Сценаристы вымарали из речи персонажей суждения о всевластности Красоты (о чарах ее вспоминают изредка, мимоходом). Главная дихотомия романа — «стерильность и бесчувственность Прекрасного» vs. плотская жизнь. Вожделение к прельстительной Красоте замещает для послушника все иные соблазны (сексуальные влечения в том числе). Итикава сдвигает акценты, оттеняя в сюжете иную конфликтную нестыковку: неподъемной ноше святости, зову религиозного призвания противится несовершенство людских натур, суетность мирского обихода.

В отличие от романиста, который с холодным восторгом вивисектора препарирует фобии и мании молодого монаха (экий примечательный экземпляр!), режиссер Кон Итикава и актер Райдзо Итикава, сыгравший главную роль, явно жалеют героя. Бремя одиночества из умозрительной категории они превращают в беду отнюдь не абстрактного индивида. В сценарии четче, чем в книге, прочерчены характеристики побочных персонажей. Настоятель храма не обделен сомнениями: знает, что масштаб его личности несоразмерен духовному рангу. Но он безнадежно увяз в суетном круговороте вещей. Отец-эконом (который едва упомянут в романе), еще один проводник «материальных начал», утверждает себя в сребролюбии и интриганстве. Мать пугает юношу автоматизмом женских инстинктов: легко изменяла больному мужу, навязчиво и бестолково проявляет родительскую любовь. Бескомпромисснее, чем у Мисимы, трактована фигура Кавасаги, наперсника и искусителя героя, его проводника по темным закоулкам души (точная работа Тацуи Накадая, в будущем - «первого трагика» Куросавы). Манипулятор-имморалист, он притворяется сверхчеловеком, адептом безграничной свободы, что выше плебейских норм. Книжный прообраз киногероя до последних страниц сберегает свое темное обаяние, аромат первоцветов зла. Итикава движется наперекор Мисиме: кинокамера-наблюдатель застает Кавасаги врасплох. И видит вовсе не супермена, а озлобленного калеку, себялюбца, неспособного к самоотдаче. Жалок, никчемен, убог. Задумав спалить Золотой храм, романный монах Мидзогути намеревался погибнуть в пламени или сразу покончить с собой. Но решимость покидает его. Японский Герострат остается на этом свете. И чувствует вдруг не уколы вины, а истому удовлетворения: «На душе было спокойно, как после хорошо выполненной работы». В фильме иначе. Авторы адаптации вводят в сюжет внешнее обрамление, «раму». Картина начинается с допроса поджигателя (ретроспекции — всё, что вносится в протокол). Послушник пробовал умереть синхронно с храмом, но подвели ненадежные яд и нож. В финале полицейский чин препровождает осужденного в тюрьму. Усыпив бдительность стража, преступник кончает с собой. Выбрасывается — на полном ходу — из железнодорожного вагона.
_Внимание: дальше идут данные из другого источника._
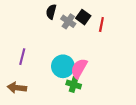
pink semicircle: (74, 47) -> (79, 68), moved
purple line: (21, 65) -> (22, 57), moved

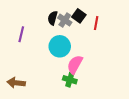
black semicircle: (51, 12) -> (53, 18), moved
purple line: (22, 57) -> (21, 34), moved
cyan circle: (63, 66) -> (60, 46), moved

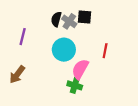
black square: (79, 16) -> (84, 17), turned -32
red line: (96, 23) -> (105, 51), moved
brown arrow: (16, 83) -> (17, 75), moved, turned -60

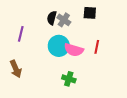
black square: (84, 17) -> (90, 13), moved
pink semicircle: (80, 69) -> (74, 50), moved, turned -102
brown arrow: (17, 75) -> (16, 69), turned -60

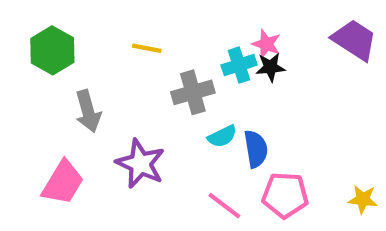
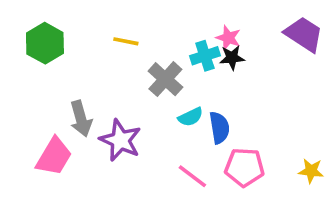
gray cross: (193, 92) -> (165, 79), turned -32
gray arrow: (88, 111) -> (81, 119), moved

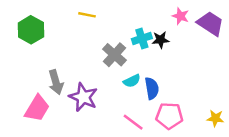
pink star: (228, 38) -> (180, 16), moved
yellow line: (126, 41) -> (87, 15), moved

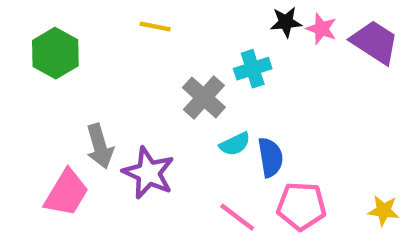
black star: (161, 40) -> (286, 22), moved

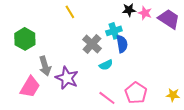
yellow line: (155, 27) -> (70, 12), turned 48
green hexagon: (55, 53) -> (25, 39), moved
blue semicircle: (270, 157) -> (122, 44), moved
pink pentagon: (301, 206) -> (136, 93), turned 30

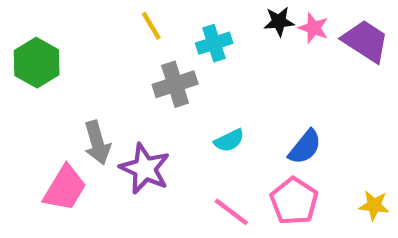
cyan cross: (114, 31) -> (214, 43), moved
green hexagon: (25, 39) -> (37, 63), moved
gray cross: (92, 44) -> (175, 84), moved, turned 30
blue semicircle: (122, 44) -> (305, 147), moved, turned 48

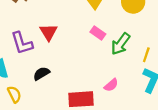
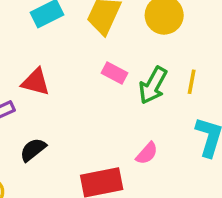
red triangle: (49, 32) -> (36, 82), turned -36
yellow line: (146, 55) -> (192, 82), moved

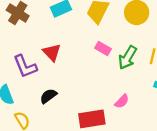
red triangle: (36, 82) -> (52, 52), turned 30

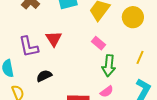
green arrow: (128, 58) -> (109, 66), moved, turned -35

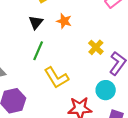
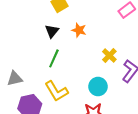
yellow L-shape: (56, 78) -> (56, 91), moved
cyan circle: (106, 90) -> (98, 87), moved

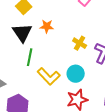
black triangle: (52, 31) -> (22, 33), size x1.5
yellow L-shape: (56, 91) -> (49, 76), moved

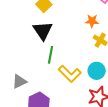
orange star: (47, 26) -> (92, 21), moved

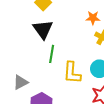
yellow L-shape: (70, 74) -> (72, 73), turned 50

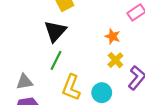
gray triangle: (21, 82) -> (24, 82), moved

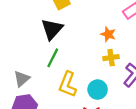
yellow cross: (115, 60) -> (111, 58), turned 35
gray triangle: (24, 82) -> (22, 79), turned -30

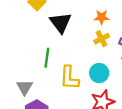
black triangle: (52, 29) -> (61, 23), moved
orange star: (108, 34) -> (102, 17), moved

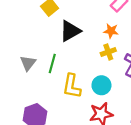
black triangle: (61, 23) -> (70, 31), turned 30
gray triangle: (25, 87) -> (28, 63), moved

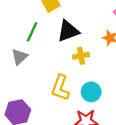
yellow cross: (108, 52) -> (81, 56), moved
green line: (52, 63) -> (32, 32), moved

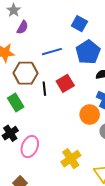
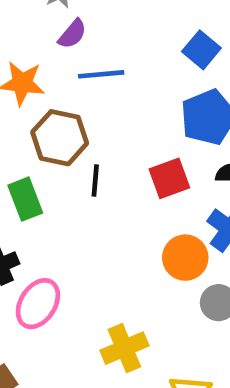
blue line: (52, 52) -> (101, 74), moved
red square: (65, 83) -> (169, 178), moved

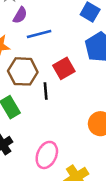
red square: (169, 178) -> (64, 68), moved
pink ellipse: (38, 304) -> (47, 155), moved

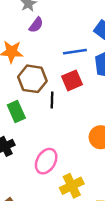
blue line: (39, 34) -> (75, 52), moved

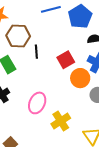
red square: (72, 80) -> (66, 60), moved

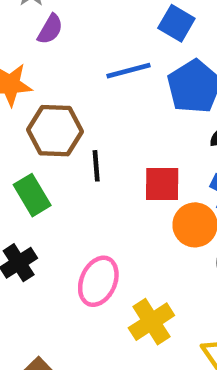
red square: (66, 60) -> (162, 184), turned 30

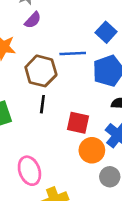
brown hexagon: (55, 131) -> (41, 71), moved
pink ellipse: (98, 281) -> (29, 171), turned -56

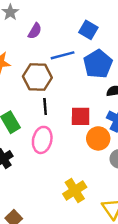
purple semicircle: (33, 20) -> (35, 31), moved
pink ellipse: (29, 171) -> (42, 140), moved, turned 45

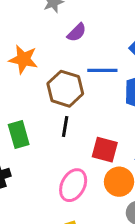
pink ellipse: (42, 140) -> (73, 185), moved

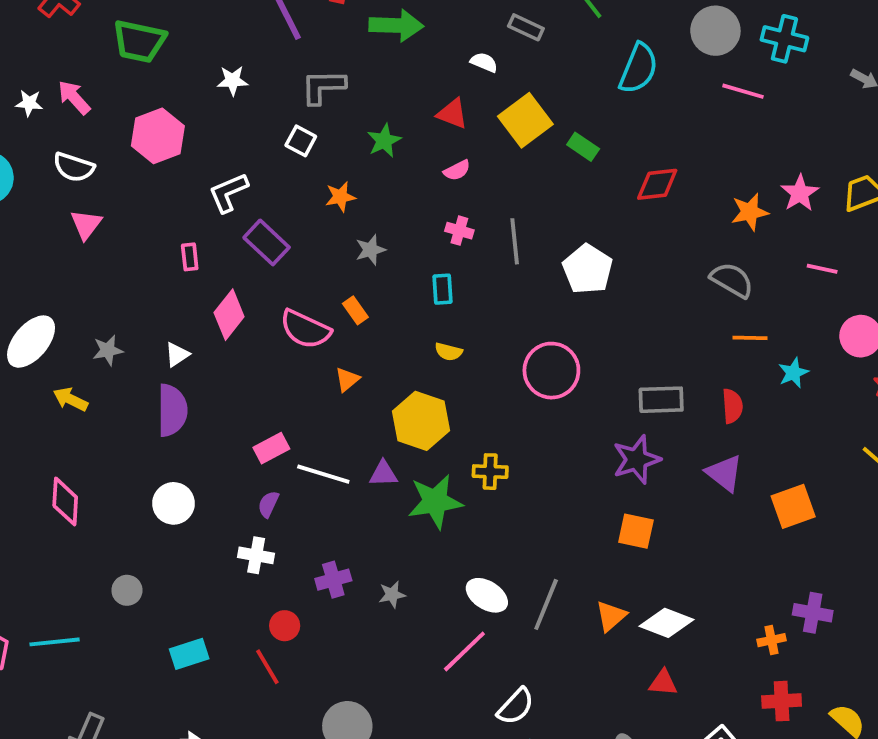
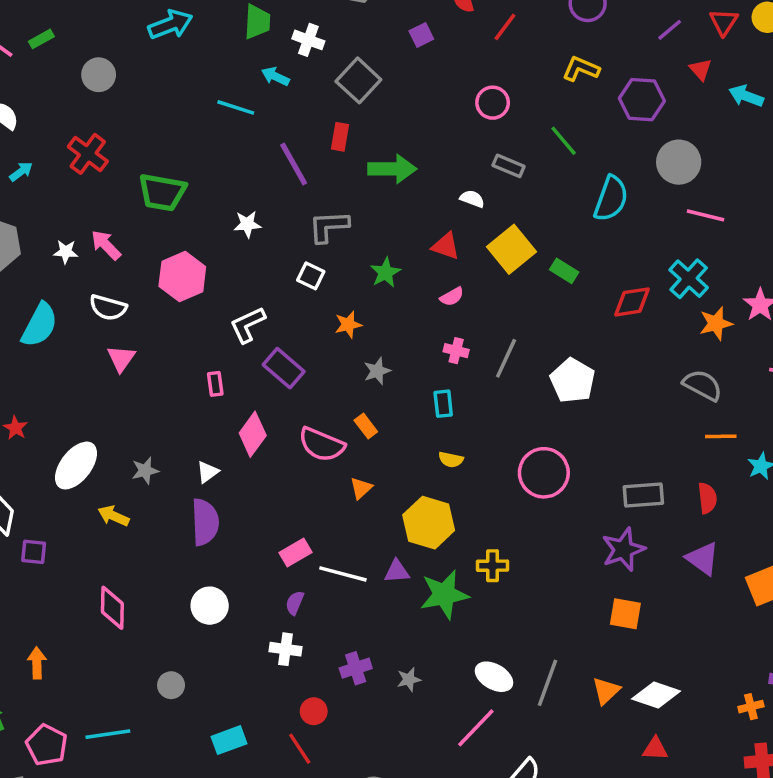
cyan cross: (784, 39) -> (689, 279), moved, turned 30
gray line: (515, 241) -> (506, 358), turned 33

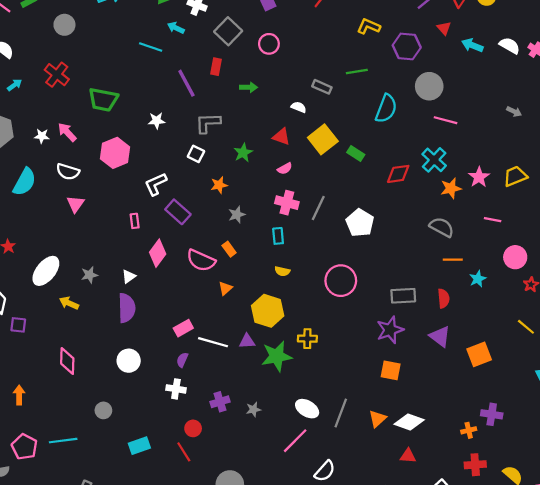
pink circle: (493, 103) -> (269, 44), moved
green line: (564, 141) -> (357, 72), turned -60
green arrow: (392, 169) -> (249, 87), size x0.6
pink cross: (456, 351) -> (287, 203), size x1.5

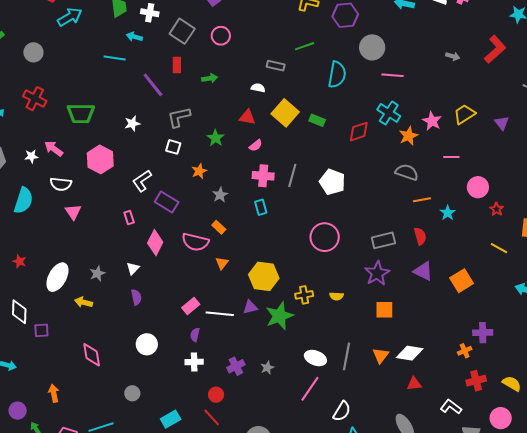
yellow semicircle: (282, 271) -> (337, 296), moved
purple semicircle: (127, 308) -> (136, 297), size x0.6

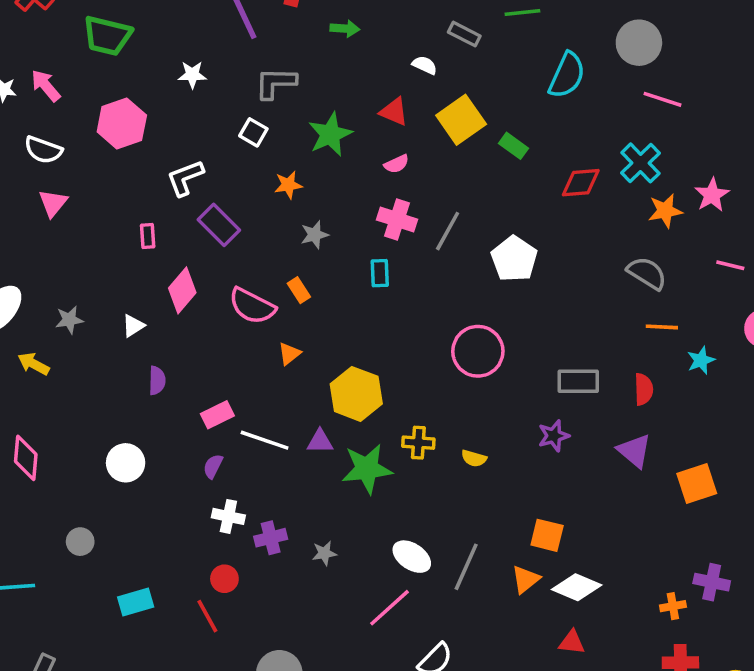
green star: (216, 138) -> (330, 134), size x1.4
purple star: (377, 273) -> (554, 436), size x0.7
purple semicircle: (136, 297) -> (157, 381), moved
orange square: (384, 310) -> (547, 535), moved
white cross: (194, 362) -> (228, 516), moved

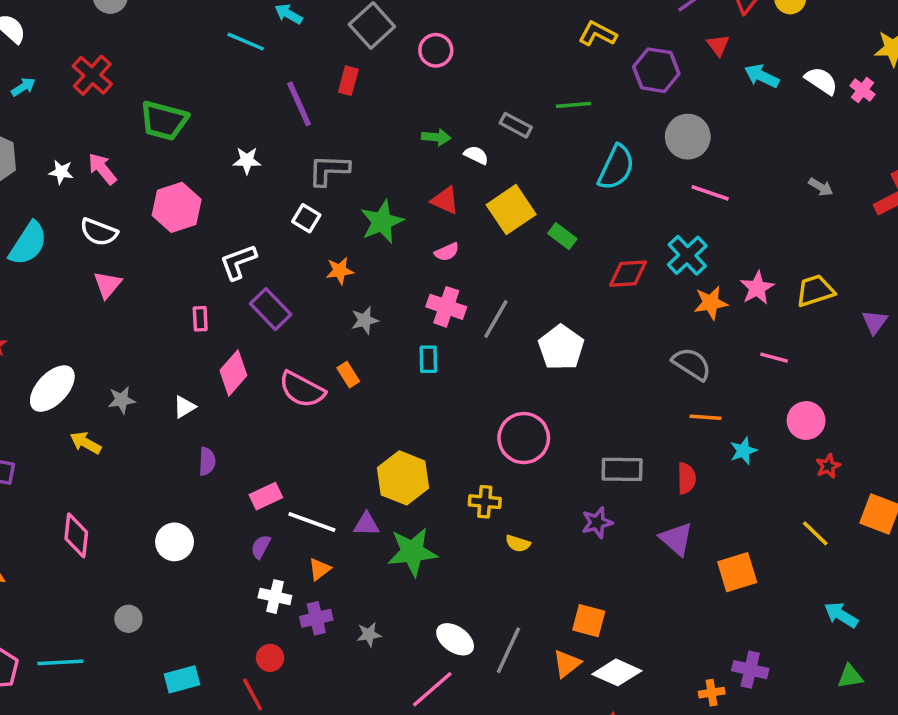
green arrow: (345, 29) -> (436, 137), moved
orange triangle: (289, 354) -> (320, 569), moved
yellow cross: (418, 443) -> (485, 502), moved

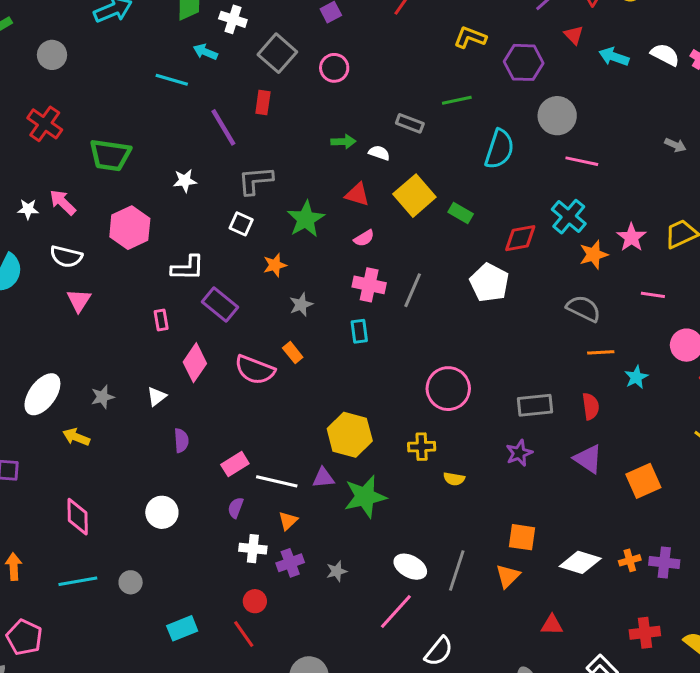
white L-shape: (238, 262) -> (188, 268), turned -152
white pentagon: (561, 348) -> (489, 283), moved
cyan line: (60, 662) -> (78, 581), moved
white diamond: (617, 672) -> (580, 562), moved
orange cross: (712, 693) -> (630, 560), moved

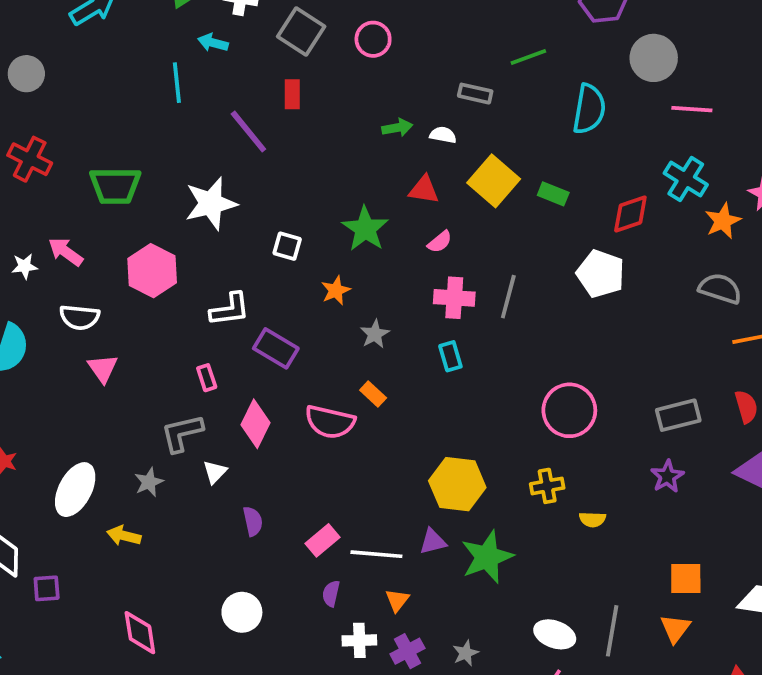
cyan line: (172, 80) -> (177, 83), turned 76
white star: (185, 181) -> (211, 203), size x1.8
gray L-shape: (255, 181) -> (182, 433), moved

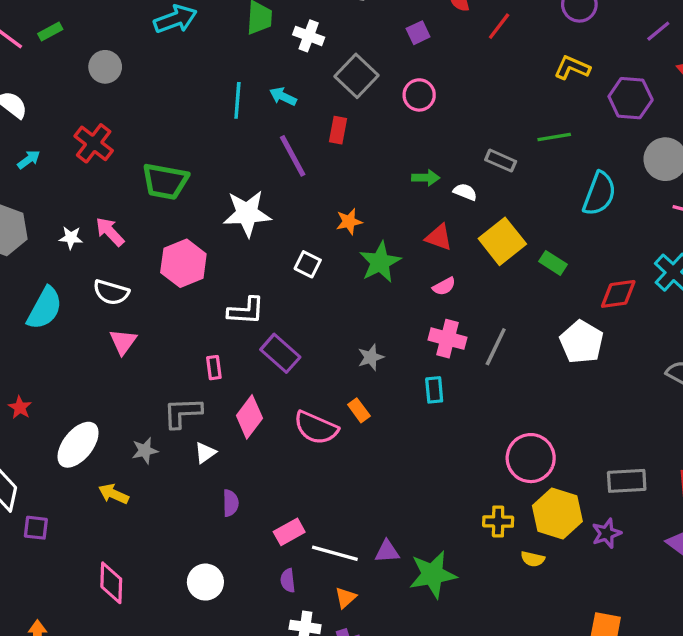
cyan arrow: (213, 43) -> (283, 96), moved
orange star: (336, 290) -> (349, 222), moved
yellow hexagon: (457, 484) -> (557, 513), moved
purple semicircle: (331, 594) -> (288, 581), turned -30

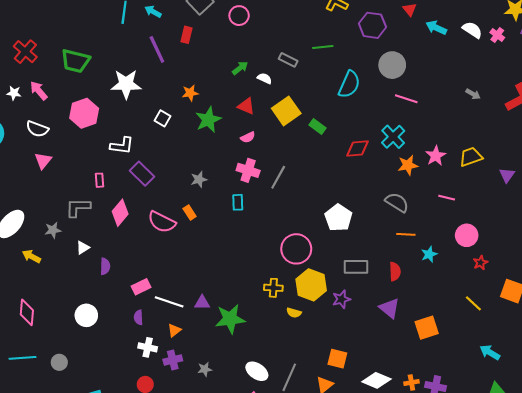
red cross: (94, 143) -> (25, 52), moved
green arrow: (426, 178) -> (240, 68), turned -42
white pentagon: (582, 342) -> (338, 218), moved
white triangle: (205, 453) -> (83, 248), moved

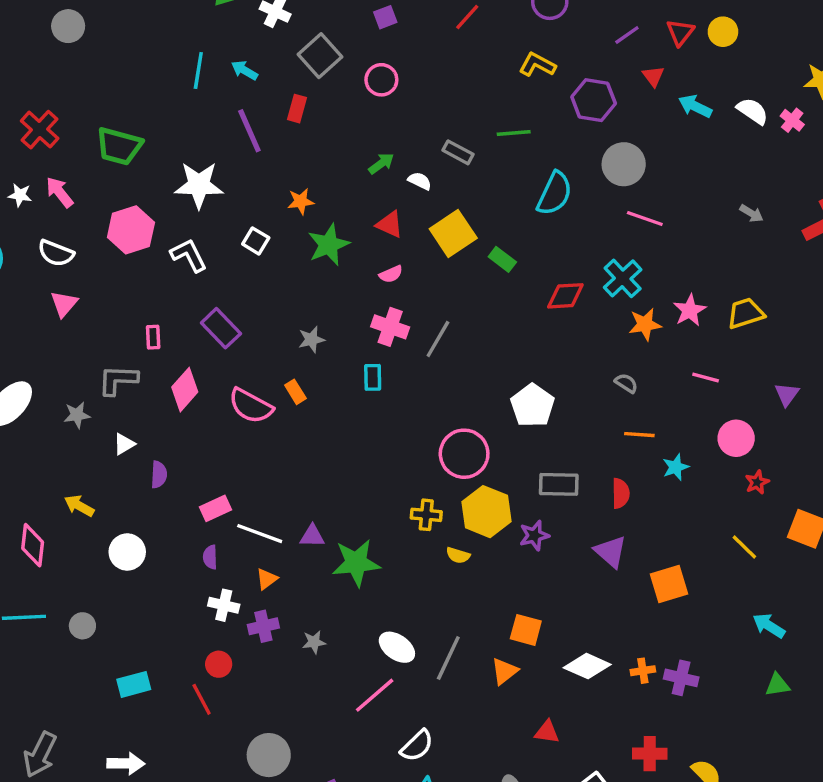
white L-shape: (122, 146) -> (189, 255), moved, turned -125
purple triangle: (507, 175) -> (787, 394), moved
gray semicircle: (397, 202) -> (626, 383), size x0.6
yellow arrow: (32, 256) -> (79, 506), moved

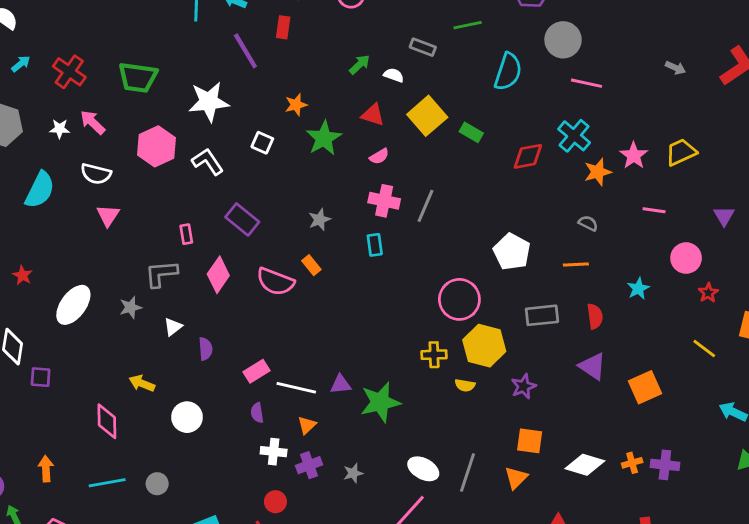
orange line: (639, 435) -> (576, 264), moved
purple star: (534, 536) -> (523, 386), moved

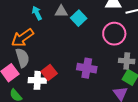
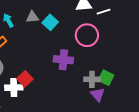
gray cross: (127, 61) -> (92, 79), moved
purple cross: (87, 68) -> (63, 60), moved

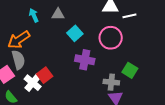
cyan square: (50, 22) -> (75, 33), moved
green square: (106, 78) -> (130, 70), moved
white cross: (14, 88) -> (33, 83), turned 36

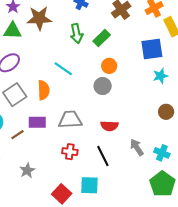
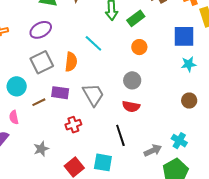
gray circle: (103, 86) -> (132, 80), moved
gray trapezoid: (70, 120) -> (93, 95), turned 55
gray arrow: (137, 147) -> (153, 150), moved, turned 90
red cross: (70, 152) -> (73, 125), moved, turned -35
gray star: (27, 170) -> (41, 149), moved

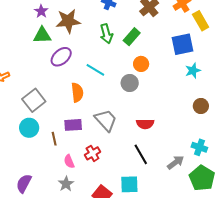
purple ellipse: (41, 30) -> (61, 57), moved
gray square: (42, 62) -> (34, 100), moved
gray circle: (132, 80) -> (130, 83), moved
brown line: (39, 102) -> (54, 139), turned -64
pink semicircle: (14, 117) -> (69, 161), moved

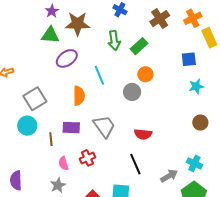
blue square: (183, 44) -> (189, 59), size x0.7
cyan line: (95, 70) -> (99, 75), turned 30
purple semicircle: (24, 183) -> (16, 180), turned -36

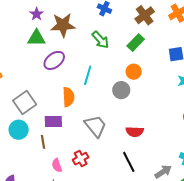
green arrow: (114, 41) -> (100, 40), turned -30
green rectangle: (139, 46) -> (136, 43), moved
cyan line: (99, 75) -> (88, 75), turned 42
purple rectangle: (71, 128) -> (53, 121), moved

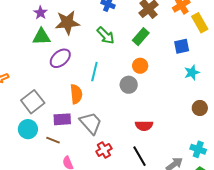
gray trapezoid: (95, 126) -> (91, 123), moved
brown line: (43, 142) -> (53, 140), turned -56
red cross: (81, 159) -> (104, 150), moved

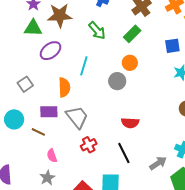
gray square: (33, 102) -> (25, 84), moved, size x0.7

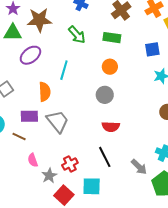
green rectangle: (132, 34) -> (112, 38), turned 54
gray circle: (117, 81) -> (105, 95), moved
red cross: (89, 145) -> (70, 164), moved
gray arrow: (158, 163) -> (139, 167), turned 78
gray star: (47, 178) -> (49, 176), moved

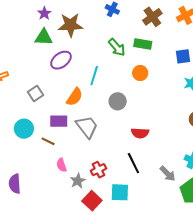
green arrow: (77, 35) -> (117, 47), moved
orange semicircle: (45, 92) -> (75, 97), turned 36
gray circle: (105, 95) -> (118, 101), moved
«Меч», режиссер Кэндзи Мисуми

Раскаяние, отчаяние, безнадежность? Трагедия кризиса веры — предательства умозрительных схем. Первая попытка суицида была ритуальным актом. В надежде озарить «затуманенный» мир монах Мидзогути совершил искупительное действо. Решился на двойное жертвоприношение — спалить сакральный объект и прикончить себя. Но высшие силы не принимают дара. Храм был сожжен дотла, а мир не захотел меняться!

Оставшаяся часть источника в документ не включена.